The internet has made the situation both better and worse. Good marketers can precisely target their buyers in digital media. The problem is so can lousy marketers. Your perfect solution for a buyer’s point problem will not be heard if you are one of a million inbound messages. People aggressively filter, preferring the lost opportunity of hearing your message to the alternative of not hearing everybody’s message.
With so many products and services being sold non-stop through TV, radio, the Net, print (remember print?), skywriters and other media, it is becoming increasingly desirable to tune out. As a species we may devolve by willingly losing our peripheral awareness for the sake of a little quiet.
For marketers, there are three basic alternatives to getting past all this noise:
Get Loud: If violence is the first resort of the stupid, getting loud and obnoxious is the first resort of green marketers. The loudest person in the room will indeed get noticed, but will also be the most reviled. It may well be the best approach for late night infomercials and street-side barkers, but not for real marketers.
Find Their Secret Quiet Places: With people increasingly tuning out, the only places left to pitch products are where people have not pitched them before. I should not have been stunned the first time I ever saw an advertisement framed over a urinal in a stadium men’s room, but it made perfect sense. This was one of the last places where people had the perfect disconnection – staring at a blank wall (men dare not look elsewhere). But there are a decreasing number of relevant quiet places to where buyers escape, and they may well resent you being there with them.

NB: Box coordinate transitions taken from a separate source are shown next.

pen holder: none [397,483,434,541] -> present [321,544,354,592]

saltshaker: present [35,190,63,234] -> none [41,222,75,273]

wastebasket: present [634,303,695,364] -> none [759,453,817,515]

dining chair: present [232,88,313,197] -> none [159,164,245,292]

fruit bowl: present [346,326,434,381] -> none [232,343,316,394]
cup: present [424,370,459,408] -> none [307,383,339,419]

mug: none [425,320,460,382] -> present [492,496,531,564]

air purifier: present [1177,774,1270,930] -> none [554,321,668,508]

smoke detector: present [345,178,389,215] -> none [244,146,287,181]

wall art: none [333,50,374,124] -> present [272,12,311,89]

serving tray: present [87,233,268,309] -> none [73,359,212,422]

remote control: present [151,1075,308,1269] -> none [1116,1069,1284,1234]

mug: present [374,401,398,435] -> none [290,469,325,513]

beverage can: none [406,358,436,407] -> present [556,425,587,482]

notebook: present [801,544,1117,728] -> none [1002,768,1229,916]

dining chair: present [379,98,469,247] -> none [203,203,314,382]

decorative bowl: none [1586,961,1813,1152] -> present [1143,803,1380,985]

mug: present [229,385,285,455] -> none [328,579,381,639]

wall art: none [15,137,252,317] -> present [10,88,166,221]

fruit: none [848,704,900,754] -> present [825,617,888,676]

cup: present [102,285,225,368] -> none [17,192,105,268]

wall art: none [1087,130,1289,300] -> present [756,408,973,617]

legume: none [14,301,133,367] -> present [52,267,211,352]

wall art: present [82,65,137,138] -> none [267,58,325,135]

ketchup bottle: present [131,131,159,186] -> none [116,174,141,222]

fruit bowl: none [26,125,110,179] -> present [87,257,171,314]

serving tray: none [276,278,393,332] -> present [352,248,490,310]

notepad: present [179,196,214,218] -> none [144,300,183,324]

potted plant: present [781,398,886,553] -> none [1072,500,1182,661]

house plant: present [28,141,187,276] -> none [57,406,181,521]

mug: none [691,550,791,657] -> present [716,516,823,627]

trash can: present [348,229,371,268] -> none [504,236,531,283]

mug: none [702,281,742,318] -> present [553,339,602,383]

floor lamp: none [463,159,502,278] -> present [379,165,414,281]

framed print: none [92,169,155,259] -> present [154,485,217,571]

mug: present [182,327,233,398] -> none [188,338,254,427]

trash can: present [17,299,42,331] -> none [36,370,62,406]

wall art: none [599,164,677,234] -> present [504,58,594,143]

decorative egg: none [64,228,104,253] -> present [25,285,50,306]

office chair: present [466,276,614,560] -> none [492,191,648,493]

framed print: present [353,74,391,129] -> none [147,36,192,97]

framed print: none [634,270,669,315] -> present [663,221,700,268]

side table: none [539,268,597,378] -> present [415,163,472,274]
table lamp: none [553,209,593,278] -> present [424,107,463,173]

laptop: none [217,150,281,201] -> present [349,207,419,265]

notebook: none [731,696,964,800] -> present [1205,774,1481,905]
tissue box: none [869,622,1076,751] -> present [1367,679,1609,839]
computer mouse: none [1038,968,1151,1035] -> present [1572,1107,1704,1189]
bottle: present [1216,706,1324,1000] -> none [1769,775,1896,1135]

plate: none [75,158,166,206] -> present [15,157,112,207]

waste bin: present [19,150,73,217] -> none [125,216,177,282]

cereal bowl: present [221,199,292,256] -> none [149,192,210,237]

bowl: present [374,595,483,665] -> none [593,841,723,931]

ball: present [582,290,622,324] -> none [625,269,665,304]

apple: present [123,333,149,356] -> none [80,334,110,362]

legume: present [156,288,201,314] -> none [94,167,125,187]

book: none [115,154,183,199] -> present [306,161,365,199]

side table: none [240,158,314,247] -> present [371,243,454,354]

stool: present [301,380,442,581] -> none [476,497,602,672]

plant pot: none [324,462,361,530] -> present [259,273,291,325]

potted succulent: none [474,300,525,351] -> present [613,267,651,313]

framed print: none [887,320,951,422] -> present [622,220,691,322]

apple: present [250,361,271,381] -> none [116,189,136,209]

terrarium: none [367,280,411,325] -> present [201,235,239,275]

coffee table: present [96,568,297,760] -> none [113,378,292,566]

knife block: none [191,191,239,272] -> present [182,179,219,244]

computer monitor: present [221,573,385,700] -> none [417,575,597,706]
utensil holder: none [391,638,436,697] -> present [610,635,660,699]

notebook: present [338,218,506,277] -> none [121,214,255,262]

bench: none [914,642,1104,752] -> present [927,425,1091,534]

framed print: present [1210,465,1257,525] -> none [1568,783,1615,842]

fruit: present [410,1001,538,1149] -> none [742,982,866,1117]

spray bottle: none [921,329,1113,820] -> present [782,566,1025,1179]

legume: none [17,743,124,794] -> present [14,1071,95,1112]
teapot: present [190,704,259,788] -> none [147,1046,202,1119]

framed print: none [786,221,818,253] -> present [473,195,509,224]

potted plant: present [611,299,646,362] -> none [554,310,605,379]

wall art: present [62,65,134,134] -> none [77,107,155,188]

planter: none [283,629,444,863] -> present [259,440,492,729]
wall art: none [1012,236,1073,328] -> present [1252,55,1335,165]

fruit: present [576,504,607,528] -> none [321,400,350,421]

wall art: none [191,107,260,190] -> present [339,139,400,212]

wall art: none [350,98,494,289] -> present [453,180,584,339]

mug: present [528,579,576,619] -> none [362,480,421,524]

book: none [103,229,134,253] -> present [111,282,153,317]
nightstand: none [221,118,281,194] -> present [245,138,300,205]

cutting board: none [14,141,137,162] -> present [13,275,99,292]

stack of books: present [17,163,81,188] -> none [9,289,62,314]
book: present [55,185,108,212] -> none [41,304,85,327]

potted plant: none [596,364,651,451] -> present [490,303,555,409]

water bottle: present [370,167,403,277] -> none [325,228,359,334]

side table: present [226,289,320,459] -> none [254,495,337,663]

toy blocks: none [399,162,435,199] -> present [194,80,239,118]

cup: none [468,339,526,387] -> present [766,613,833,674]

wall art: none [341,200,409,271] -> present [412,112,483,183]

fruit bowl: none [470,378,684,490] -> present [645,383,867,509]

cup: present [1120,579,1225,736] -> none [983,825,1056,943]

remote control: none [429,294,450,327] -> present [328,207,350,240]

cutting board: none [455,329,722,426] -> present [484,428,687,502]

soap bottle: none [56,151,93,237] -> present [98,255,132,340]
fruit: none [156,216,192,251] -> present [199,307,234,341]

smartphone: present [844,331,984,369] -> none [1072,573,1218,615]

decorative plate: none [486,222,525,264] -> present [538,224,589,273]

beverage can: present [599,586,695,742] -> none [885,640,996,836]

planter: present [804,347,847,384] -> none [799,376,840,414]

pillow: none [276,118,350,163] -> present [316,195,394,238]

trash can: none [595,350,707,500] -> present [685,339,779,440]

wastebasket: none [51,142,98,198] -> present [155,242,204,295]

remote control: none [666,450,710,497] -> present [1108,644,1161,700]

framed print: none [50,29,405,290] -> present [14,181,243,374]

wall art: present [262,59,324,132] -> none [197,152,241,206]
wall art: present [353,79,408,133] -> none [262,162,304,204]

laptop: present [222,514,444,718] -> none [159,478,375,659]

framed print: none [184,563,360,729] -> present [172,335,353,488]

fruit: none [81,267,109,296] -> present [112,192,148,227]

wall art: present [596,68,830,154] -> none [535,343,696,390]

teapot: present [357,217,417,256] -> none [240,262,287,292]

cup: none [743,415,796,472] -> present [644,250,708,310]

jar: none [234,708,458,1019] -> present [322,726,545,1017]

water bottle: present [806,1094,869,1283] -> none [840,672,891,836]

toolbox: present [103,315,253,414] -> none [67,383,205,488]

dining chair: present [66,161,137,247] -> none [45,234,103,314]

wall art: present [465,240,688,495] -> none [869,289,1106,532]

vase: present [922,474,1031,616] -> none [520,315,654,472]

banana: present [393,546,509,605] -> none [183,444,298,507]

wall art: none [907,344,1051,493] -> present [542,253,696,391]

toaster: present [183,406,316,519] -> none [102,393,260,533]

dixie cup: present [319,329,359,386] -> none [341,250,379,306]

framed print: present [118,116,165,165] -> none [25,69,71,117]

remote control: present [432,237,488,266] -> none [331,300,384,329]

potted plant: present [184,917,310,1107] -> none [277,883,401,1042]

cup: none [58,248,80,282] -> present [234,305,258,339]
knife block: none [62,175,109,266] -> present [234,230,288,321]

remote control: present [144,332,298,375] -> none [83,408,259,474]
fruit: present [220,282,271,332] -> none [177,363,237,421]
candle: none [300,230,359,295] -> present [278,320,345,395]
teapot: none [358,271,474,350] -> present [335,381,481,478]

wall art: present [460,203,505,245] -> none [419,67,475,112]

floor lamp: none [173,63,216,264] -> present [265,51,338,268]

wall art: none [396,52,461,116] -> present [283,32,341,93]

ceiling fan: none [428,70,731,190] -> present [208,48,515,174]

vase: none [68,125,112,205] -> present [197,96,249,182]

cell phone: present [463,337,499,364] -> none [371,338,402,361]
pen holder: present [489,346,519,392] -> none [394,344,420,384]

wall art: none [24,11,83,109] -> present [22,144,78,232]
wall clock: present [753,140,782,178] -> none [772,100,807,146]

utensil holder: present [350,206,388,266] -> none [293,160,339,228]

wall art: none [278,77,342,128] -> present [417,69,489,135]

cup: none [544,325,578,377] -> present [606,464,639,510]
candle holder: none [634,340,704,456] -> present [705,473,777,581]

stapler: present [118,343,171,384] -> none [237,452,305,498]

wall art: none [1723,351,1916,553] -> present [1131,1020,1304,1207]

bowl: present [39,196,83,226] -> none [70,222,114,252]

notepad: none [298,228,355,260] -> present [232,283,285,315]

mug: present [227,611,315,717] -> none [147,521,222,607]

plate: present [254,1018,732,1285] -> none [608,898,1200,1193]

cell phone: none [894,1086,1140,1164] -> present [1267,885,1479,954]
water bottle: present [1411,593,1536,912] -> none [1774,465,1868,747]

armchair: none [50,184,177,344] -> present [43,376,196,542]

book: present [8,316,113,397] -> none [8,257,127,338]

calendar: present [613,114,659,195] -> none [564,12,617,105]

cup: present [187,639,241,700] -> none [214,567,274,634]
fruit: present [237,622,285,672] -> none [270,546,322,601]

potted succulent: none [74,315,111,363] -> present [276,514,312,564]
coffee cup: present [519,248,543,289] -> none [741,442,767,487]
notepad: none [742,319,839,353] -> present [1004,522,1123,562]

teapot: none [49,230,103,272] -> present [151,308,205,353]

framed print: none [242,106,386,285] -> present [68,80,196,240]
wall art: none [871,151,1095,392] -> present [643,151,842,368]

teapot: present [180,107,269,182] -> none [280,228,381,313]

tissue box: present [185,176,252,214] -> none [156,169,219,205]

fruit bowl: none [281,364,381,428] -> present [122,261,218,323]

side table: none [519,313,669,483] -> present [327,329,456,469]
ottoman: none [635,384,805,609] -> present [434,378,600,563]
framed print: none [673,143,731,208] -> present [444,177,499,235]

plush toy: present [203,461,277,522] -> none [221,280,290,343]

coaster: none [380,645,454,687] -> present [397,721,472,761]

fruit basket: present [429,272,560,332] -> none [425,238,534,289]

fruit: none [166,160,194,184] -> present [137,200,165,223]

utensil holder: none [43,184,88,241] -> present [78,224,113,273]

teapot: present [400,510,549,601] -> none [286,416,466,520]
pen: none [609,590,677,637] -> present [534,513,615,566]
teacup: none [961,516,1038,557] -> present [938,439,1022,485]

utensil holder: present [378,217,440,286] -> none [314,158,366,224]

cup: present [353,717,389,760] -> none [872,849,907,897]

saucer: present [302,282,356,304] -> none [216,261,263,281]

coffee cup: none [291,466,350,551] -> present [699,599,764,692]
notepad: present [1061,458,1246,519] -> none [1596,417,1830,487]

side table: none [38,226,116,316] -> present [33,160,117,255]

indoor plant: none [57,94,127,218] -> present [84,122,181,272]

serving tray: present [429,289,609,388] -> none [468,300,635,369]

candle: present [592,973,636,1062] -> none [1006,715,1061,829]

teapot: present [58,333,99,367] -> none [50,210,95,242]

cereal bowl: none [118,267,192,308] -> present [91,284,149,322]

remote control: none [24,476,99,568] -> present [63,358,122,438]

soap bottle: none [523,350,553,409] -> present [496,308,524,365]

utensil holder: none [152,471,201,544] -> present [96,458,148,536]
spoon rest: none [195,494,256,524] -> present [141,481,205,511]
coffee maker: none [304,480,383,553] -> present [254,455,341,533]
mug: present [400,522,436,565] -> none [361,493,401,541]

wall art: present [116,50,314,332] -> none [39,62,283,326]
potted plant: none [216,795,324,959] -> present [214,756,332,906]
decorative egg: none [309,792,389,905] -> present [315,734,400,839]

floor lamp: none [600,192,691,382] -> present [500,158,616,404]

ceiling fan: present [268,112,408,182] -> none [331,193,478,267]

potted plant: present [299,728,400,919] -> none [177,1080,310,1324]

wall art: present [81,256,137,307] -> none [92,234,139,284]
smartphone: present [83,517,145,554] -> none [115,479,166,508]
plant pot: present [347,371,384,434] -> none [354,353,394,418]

Perfect Frequency: In music recording, producers know that no two instruments can share the same frequency – it muddies the sound, much like current promotional overload muddies all messages. During mix-downs some instruments are confined to very narrow frequency ranges so they don’t compete with others. This way, the instrument can be heard distinctly, not a grain of dirt in a mud puddle.
Precision in messaging is finding that perfect marketing frequency. It passes through market place noise, resonating in the buyer’s ear and being recognized as a desirable sound.